More on the January 2010 Yellowstone Swarm
A hot spring in Yellowstone National Park. Image courtesy of the USGS.
Yesterday I left a little teaser about the current earthquake swarm going on at the Yellowstone Caldera. Eruptions readers have come through with even more information on the swarm. Over 250 earthquakes have occurred in the park over the last few days, most between 0.5-3.1 on the Richter Scale – and getting larger each day. The swarm is centered 10 miles northwest of Old Faithful, Wyoming and 9 miles southeast of West Yellowstone. However, before everyone gets too excited, Dr. Robert Smith of University of Utah (the go-to scientist when it comes to Yellowstone seismicity) seems to think this swarm is tectonically-triggered rather than magmatic. Also, he makes sure to point out that it is wholly unrelated to the Haiti earthquake of last week. Most of the quakes are 8-10 km below the surface, which is still likely above the hot magma reservoir (believed to be ~6-16 km) where hot fluids or faults lubricated by these fluids could generate seismicity. YVO has, unsurprisingly, kept the alert status at Green because these swarms are common in a “restless” caldera like Yellowstone.

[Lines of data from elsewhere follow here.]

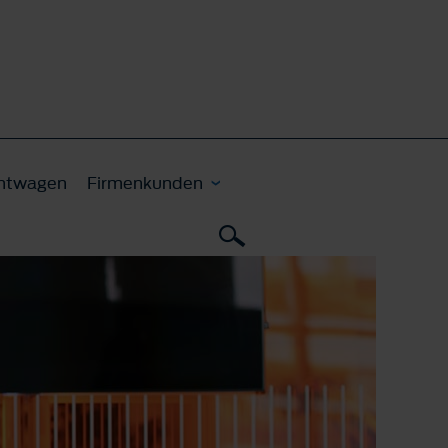
htwagen
Firmenkunden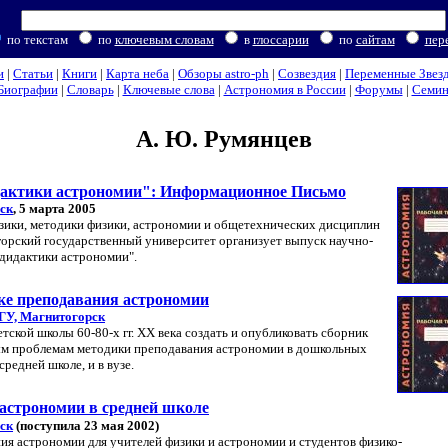
по текстам
по
ключевым словам
в
глоссарии
по
сайтам
пер
и
|
Статьи
|
Книги
|
Карта неба
|
Обзоры astro-ph
|
Созвездия
|
Переменные Звез
Биографии
|
Словарь
|
Ключевые слова
|
Астрономия в России
|
Форумы
|
Семи
А. Ю. Румянцев
актики астрономии": Информационное Письмо
ск
, 5 марта 2005
зики, методики физики, астрономии и общетехнических дисциплин
горский государственный университет организует выпуск научно-
дидактики астрономии".
ике преподавания астрономии
У, Магнитогорск
ской школы 60-80-х гг. ХХ века создать и опубликовать сборник
ным проблемам методики преподавания астрономии в дошкольных
редней школе, и в вузе.
астрономии в средней школе
ск
(поступила 23 мая 2002)
ия астрономии для учителей физики и астрономии и студентов физико-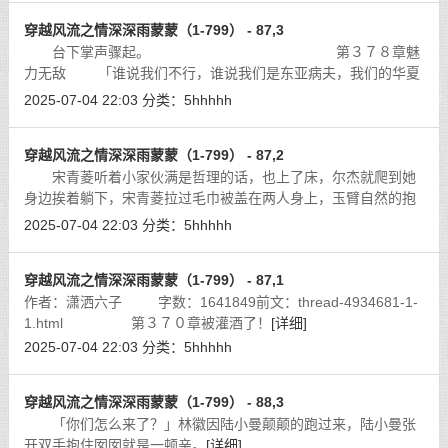
穿越风流之情深深雨蒙蒙（1-799） - 87,3
台下掌声骤起。 第３７８章魅
力无敌 「谁说我们不行，谁说我们是东亚病夫，我们的华夏
文明浩浩汤汤，上下五千年，我们的民族自强不息，勤劳勇敢，
2025-07-04 22:03
分类：
5hhhhh
当我们爆发出无穷的能量和智慧时
[详细]
穿越风流之情深深雨蒙蒙（1-799） - 87,2
宋青菱听着小家伙满是哲理的话，也上了床，尔杰就爬到她
身边挨着躺下，宋青菱拉过毛巾被盖在两人身上，玉臂自然的抱
住尔杰的小身板。小孩子的皮肤光滑的很，两人都刚洗了澡，满
2025-07-04 22:03
分类：
5hhhhh
身舒爽，干净带着沐浴后的香气。
[详细]
穿越风流之情深深雨蒙蒙（1-799） - 87,1
作者：潇洒六子 字数：1641849前文：thread-4934681-1-
1.html 第３７０章被灌酒了！
[详细]
2025-07-04 22:03
分类：
5hhhhh
穿越风流之情深深雨蒙蒙（1-799） - 88,3
「你们怎么来了？」林徽因陆小曼颠颠的跑过来，陆小曼张
开双手抱住囡囡就是一顿亲。
[详细]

Now, if you want to “hear” the seismicity of this swarm, Eruptions reader Akira Shirakawa has posted a file of the “sound” of the swarm, as he describes it:
I made a video of seismic waveforms from two monitoring stations converted into audio waveforms. It covers the first 28 hours of activity condensed in 7 minutes (that’s a 240x speed up). You can hear (but also see) that activity is much more than only those reported earthquakes.
It is well worth checking out to get an idea of what exactly an earthquake swarm is – and you can follow some of the previous discussion of the data over here. As usual, when Yellowstone even shifts in its sleep, it is news!